*** Records to use ***

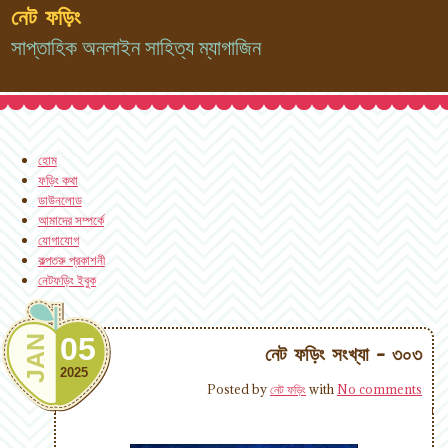
নেট ফড়িং
সাপ্তাহিক অনলাইন সাহিত্য ম্যাগাজিন
হোম
ফড়িং কথা
ডাউনলোড
আমাদের সম্পর্কে
যোগাযোগ
কল্পতরু প্রকাশনী
নেটফড়িং ইবুক
05
JAN
নেট ফড়িং সংখ্যা - ৩০৩
2025
Posted by
নেট ফড়িং
with
No comments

*** End of Records to use ***

» **Work to complete**
Would you copy out every entry above word for word, without the pictures?

» **Solution to this problem**
নেট ফড়িং
সাপ্তাহিক অনলাইন সাহিত্য ম্যাগাজিন
হোম
ফড়িং কথা
ডাউনলোড
আমাদের সম্পর্কে
যোগাযোগ
কল্পতরু প্রকাশনী
নেটফড়িং ইবুক
05
JAN
নেট ফড়িং সংখ্যা - ৩০৩
2025
Posted by
নেট ফড়িং
with
No comments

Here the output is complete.